| Problem |
Give the stretch of the data from the line containing "Effet sur le PIB" through the line containing "12 CHEUNG MAN ROAD, CHAI WAN, HONG KONG" as a numbered list, leaving out blank lines and any pictures.

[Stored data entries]
○ ○ ○ ○ ○
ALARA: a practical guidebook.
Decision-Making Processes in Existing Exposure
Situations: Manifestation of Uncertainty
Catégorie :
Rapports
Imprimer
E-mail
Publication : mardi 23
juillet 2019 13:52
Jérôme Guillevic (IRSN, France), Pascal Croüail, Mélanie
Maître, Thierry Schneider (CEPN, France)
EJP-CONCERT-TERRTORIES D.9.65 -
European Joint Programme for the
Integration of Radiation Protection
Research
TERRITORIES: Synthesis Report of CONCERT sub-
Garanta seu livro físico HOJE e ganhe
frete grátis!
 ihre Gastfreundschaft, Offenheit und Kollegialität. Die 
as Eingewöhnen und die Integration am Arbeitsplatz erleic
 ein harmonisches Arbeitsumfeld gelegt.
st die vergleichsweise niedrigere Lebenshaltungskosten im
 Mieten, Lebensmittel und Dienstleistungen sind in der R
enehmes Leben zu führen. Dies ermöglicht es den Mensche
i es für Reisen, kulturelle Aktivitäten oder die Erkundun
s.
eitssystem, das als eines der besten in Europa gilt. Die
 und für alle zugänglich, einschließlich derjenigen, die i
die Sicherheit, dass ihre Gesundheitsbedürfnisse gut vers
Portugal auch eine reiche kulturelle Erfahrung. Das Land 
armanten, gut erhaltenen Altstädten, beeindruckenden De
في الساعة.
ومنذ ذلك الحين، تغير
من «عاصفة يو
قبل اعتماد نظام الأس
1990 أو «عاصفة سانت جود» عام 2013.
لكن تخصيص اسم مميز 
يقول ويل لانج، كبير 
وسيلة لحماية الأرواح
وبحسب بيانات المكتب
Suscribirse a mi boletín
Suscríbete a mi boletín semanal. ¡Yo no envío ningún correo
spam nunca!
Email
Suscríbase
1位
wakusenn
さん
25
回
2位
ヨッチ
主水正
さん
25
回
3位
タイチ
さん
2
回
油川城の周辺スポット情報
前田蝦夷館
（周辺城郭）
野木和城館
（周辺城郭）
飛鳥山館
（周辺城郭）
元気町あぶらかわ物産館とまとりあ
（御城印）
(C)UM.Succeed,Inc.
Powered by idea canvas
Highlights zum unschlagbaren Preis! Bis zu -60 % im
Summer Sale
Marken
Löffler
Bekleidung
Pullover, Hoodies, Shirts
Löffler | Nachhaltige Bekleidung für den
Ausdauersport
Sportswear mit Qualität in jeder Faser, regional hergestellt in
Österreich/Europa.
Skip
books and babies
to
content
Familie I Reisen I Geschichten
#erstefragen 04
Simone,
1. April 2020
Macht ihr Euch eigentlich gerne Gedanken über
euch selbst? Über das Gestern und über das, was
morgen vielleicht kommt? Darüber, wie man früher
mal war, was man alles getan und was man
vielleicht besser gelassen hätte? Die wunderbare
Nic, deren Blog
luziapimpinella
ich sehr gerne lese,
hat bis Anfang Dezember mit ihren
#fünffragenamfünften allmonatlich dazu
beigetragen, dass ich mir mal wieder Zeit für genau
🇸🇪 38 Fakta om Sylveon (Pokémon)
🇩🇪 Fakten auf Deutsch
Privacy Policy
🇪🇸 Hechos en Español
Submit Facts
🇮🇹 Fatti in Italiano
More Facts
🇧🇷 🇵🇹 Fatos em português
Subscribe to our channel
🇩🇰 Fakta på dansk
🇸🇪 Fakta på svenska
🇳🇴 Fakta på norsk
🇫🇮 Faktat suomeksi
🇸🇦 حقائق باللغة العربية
○ ○ ○ ○ ○
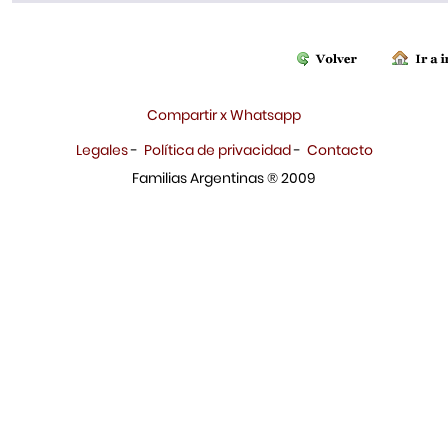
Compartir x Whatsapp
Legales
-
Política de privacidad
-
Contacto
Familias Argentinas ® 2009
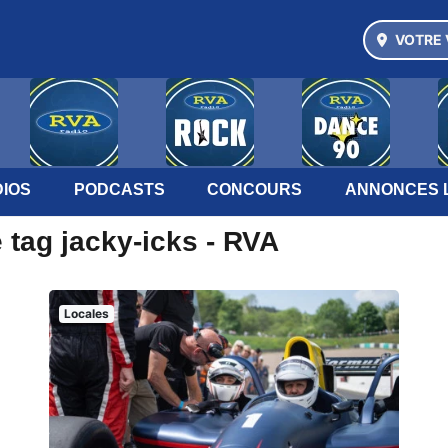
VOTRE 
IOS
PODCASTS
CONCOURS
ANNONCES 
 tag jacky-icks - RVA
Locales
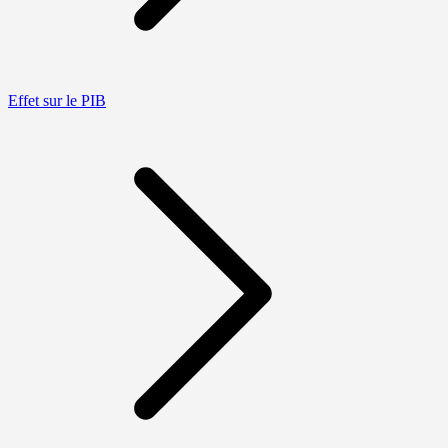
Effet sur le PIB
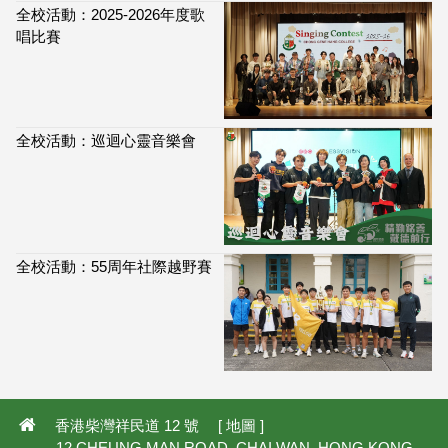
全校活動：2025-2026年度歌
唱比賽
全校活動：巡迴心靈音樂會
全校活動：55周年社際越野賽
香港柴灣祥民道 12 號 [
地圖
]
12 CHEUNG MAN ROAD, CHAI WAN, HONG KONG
○ ○ ○ ○ ○
| Written response |
1. Effet sur le PIB
2. 全校活動：2025-2026年度歌
3. 唱比賽
4. 全校活動：巡迴心靈音樂會
5. 全校活動：55周年社際越野賽
6. 香港柴灣祥民道 12 號 [
7. 地圖
8. ]
9. 12 CHEUNG MAN ROAD, CHAI WAN, HONG KONG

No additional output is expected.